Незадолго до описываемой встречи с дочерью Греттрупа я имел возможность ознакомиться с этими дневниками. Фантазия фрау Греттруп оказалась направленной не на преувеличение роли ее мужа или немецких специалистов в советской ракетной истории, а на описание совершенно невероятных событий из ее времяпровождения в Москве, общения с некими высокими чинами и влюбленными в нее советскими деятелями. Кроме того, она описывала свое участие в пусках ракет на полигоне в Капустином Яре. Уж там-то она никогда не была, и все описываемое в «дневниках» есть чистейшая выдумка. Все это я высказал Урсуле.
Оказывается, ее мать умерла всего за три года до нашей встречи. Дочь безропотно согласилась, что мать очень много выдумала: такой у нее был характер. Она могла писать не то, что было на самом деле, а то, как ей бы хотелось, чтобы это было. Читатели Германии, увы, не имеют возможности разобраться, где в этих довольно живо излагаемых событиях правда, а где – чистейшая выдумка.
В сентябре – октябре 1992 года, находясь в ФРГ, по инициативе немецкого телевидения я снова встречался с дочерью Греттрупа, которая уже для немецких телезрителей рассказывала о своем отце на фоне усадьбы в деревне Требра, куда я поселил Греттрупов в 1945 году после перехода из американской зоны.
Какова же в целом роль немецких работ в становлении нашей ракетно-космической техники?
Самым главным достижением немецких специалистов следует считать не те работы, которые они выполнили во время пребывания в Советском Союзе, а то, что они успели сделать до 1945 года в Пенемюнде.
Создание такой мощной научно-исследовательской базы, как Пенемюнде, разработка ракетной системы А-4, ее массовое производство, начало работ над перспективными ракетами дальнего действия, баллистическими, крылатыми, составными, разработка различного типа зенитных ракет, в частности, такой как «Вассерфаль», – вот тот фундамент, та стартовая площадка, с которой практически пошли дальше в своей работе и мы, и американцы.

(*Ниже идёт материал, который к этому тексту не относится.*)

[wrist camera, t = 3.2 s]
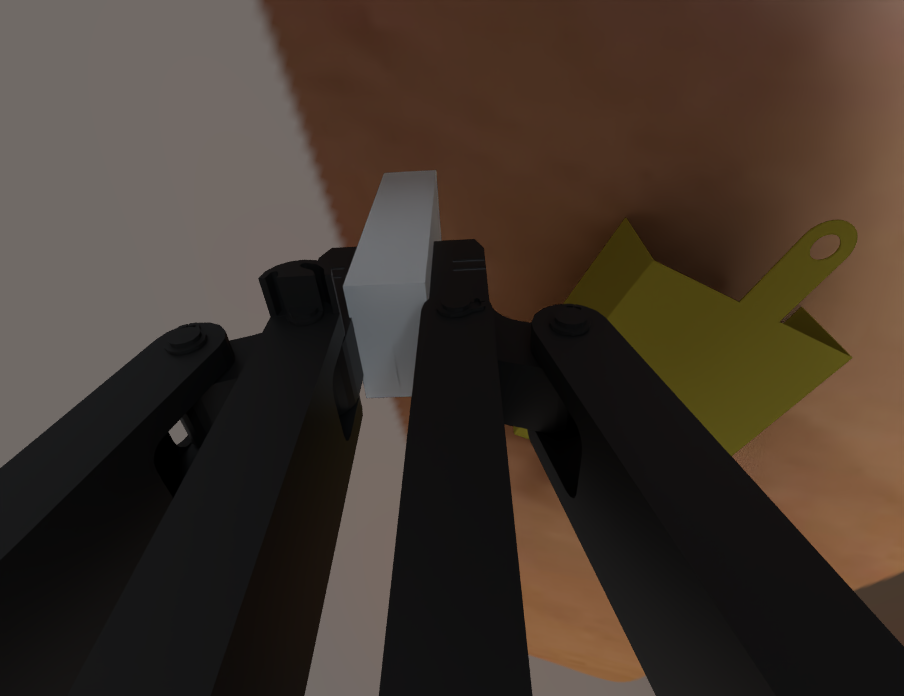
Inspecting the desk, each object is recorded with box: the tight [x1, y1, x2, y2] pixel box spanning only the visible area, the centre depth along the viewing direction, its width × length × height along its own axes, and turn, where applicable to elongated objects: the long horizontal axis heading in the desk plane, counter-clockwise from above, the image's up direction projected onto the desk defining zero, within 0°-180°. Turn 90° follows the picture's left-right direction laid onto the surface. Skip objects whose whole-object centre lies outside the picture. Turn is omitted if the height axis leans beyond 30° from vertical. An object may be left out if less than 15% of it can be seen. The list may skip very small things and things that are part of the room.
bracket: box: [513, 217, 857, 456], centre depth 22 cm, size 16×8×15 cm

Организация разработки ракет в Германии во время войны представляла пример того, как государство, даже находящееся в тяжелом положении, способно сконцентрировать свои возможности для решения крупномасштабной научно-технической задачи.
Доктрина эффективности беспилотной бомбардировки с помощью ракет важных стратегических объектов для немцев в военные годы была просчетом. Для нас, с появлением атомного оружия, она стала реальной надеждой на сохранение мира из-за создания паритетной угрозы ответного атомного удара. Когда родился альянс ракетного и атомного оружия, им практически овладели обе стороны, ставшие противоборствующими в холодной войне: СССР и США. Это долгое время поддерживало и еще продолжает поддерживать мир на нашей планете. «Секретное оружие возмездия» немцев, благодаря объединению с ядерным оружием и интенсивному техническому развитию, превратилось в реальную угрозу страшного возмездия всему человечеству, если оно потеряет разум.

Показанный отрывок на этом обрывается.